I'm of a few different minds on this. First off, what needs to be acknowledged i...

zozbot234 · on Feb 18, 2022

Unicode encoding was far from universally adopted in the early 2000s. Some legacy content will always exist, and the moment where dropping the feature is harmless is also the moment where there's no reason to drop it in the first place, since it only ever comes into play with broken legacy content; otherwise, it is entirely hidden and has no harmful effect whatsoever.

jcranmer · on Feb 18, 2022

Unicode encoding isn't what I was referring to--it was the ability to specify <META http-equiv="Content-Type" content="text/html; charset=EUC-JP"> (copied from HTML 4.01 specification, dated December 24, 1999). That might not be the first time it was possible to declare the charset of an HTML document within HTML itself, but I don't see any mention of it in HTML 3.2.

Also, it's wrong to say that there's "no harmful effect whatsoever"--the ability to do charset overrides requires code to support it, and that code could force awkward compromises in (say) your HTTP layer. All features have costs, even if they're invisible.

serentty · on Feb 18, 2022

I also would like to point out in the context of the issue of “legacy” content that not all web content is some sort of single-page application that gets maintained. Of course, we don’t expect software to remain compatible with other software forever, but not all websites should be considered software. Consider a video file, for example. We have the expectation that a video file, which is static content with no scripting, will continue to play forever in future media players, or at least that you will be asked to download some obscure codec pack if it doesn’t play by default. I think that a static website with no scripting and just text is the same. A website with just text should continue to work. I think this is pretty different from something like Flash or ActiveX or even cookies, where we are no longer talking about static content.

zerocrates · on Feb 18, 2022

Taking your video example it also just shows that browsers are different: there's tons of video content out there on the web that browsers can no longer play, since they relied on plugins to play and plugins are dead, like RealVideo, WMV, MPEG-1/2/4, etc. As always, ffmpeg is a treasure, though.

There's a whole world of patents that make video a particularly problematic space for browsers, but just the basic philosophy of continuing to work with old static content forever isn't that strongly held (and really, isn't that strongly held in much of software: consider opening really old Word or WordPerfect documents just as an example).
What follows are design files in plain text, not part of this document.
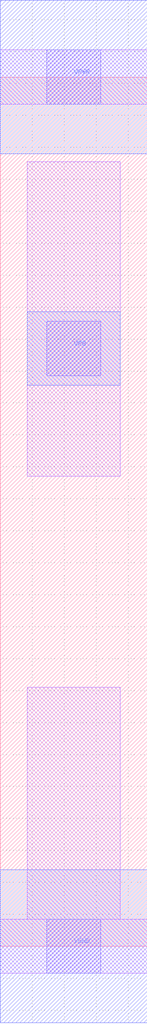
<source format=lef>
# Copyright 2020 The SkyWater PDK Authors
#
# Licensed under the Apache License, Version 2.0 (the "License");
# you may not use this file except in compliance with the License.
# You may obtain a copy of the License at
#
#     https://www.apache.org/licenses/LICENSE-2.0
#
# Unless required by applicable law or agreed to in writing, software
# distributed under the License is distributed on an "AS IS" BASIS,
# WITHOUT WARRANTIES OR CONDITIONS OF ANY KIND, either express or implied.
# See the License for the specific language governing permissions and
# limitations under the License.
#
# SPDX-License-Identifier: Apache-2.0

VERSION 5.7 ;
  NAMESCASESENSITIVE ON ;
  NOWIREEXTENSIONATPIN ON ;
  DIVIDERCHAR "/" ;
  BUSBITCHARS "[]" ;
UNITS
  DATABASE MICRONS 200 ;
END UNITS
MACRO sky130_fd_sc_hd__tapvgnd2_1
  CLASS CORE ;
  SOURCE USER ;
  FOREIGN sky130_fd_sc_hd__tapvgnd2_1 ;
  ORIGIN  0.000000  0.000000 ;
  SIZE  0.460000 BY  2.720000 ;
  SYMMETRY X Y R90 ;
  SITE unithd ;
  PIN VPB
    ANTENNADIFFAREA  0.148750 ;
    PORT
      LAYER met1 ;
        RECT 0.085000 1.755000 0.375000 1.985000 ;
    END
  END VPB
  PIN VGND
    DIRECTION INOUT ;
    SHAPE ABUTMENT ;
    USE GROUND ;
    PORT
      LAYER met1 ;
        RECT 0.000000 -0.240000 0.460000 0.240000 ;
    END
  END VGND
  PIN VPWR
    DIRECTION INOUT ;
    SHAPE ABUTMENT ;
    USE POWER ;
    PORT
      LAYER met1 ;
        RECT 0.000000 2.480000 0.460000 2.960000 ;
    END
  END VPWR
  OBS
    LAYER li1 ;
      RECT 0.000000 -0.085000 0.460000 0.085000 ;
      RECT 0.000000  2.635000 0.460000 2.805000 ;
      RECT 0.085000  0.085000 0.375000 0.810000 ;
      RECT 0.085000  1.470000 0.375000 2.455000 ;
    LAYER mcon ;
      RECT 0.145000 -0.085000 0.315000 0.085000 ;
      RECT 0.145000  1.785000 0.315000 1.955000 ;
      RECT 0.145000  2.635000 0.315000 2.805000 ;
  END
END sky130_fd_sc_hd__tapvgnd2_1
END LIBRARY

</source>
wolverine876 · on Feb 18, 2022

> this change does somehow still feel premature

Especially in this heated sort of discussion, I think we need to know more than 'feels premature' or overripe or whatever. What about the data they have? The developer's research is linked in this discussion somewhere.

And of course we are deep in a bubble. Almost no end user knows what character encoding is, and few have any hope of fixing the problem manually. In fact, calling the menu item 'Repair Character Encoding' (or whatever they chose) is probably poor UI - you need something that end users will understand, more like 'Repair Gibberish Text'.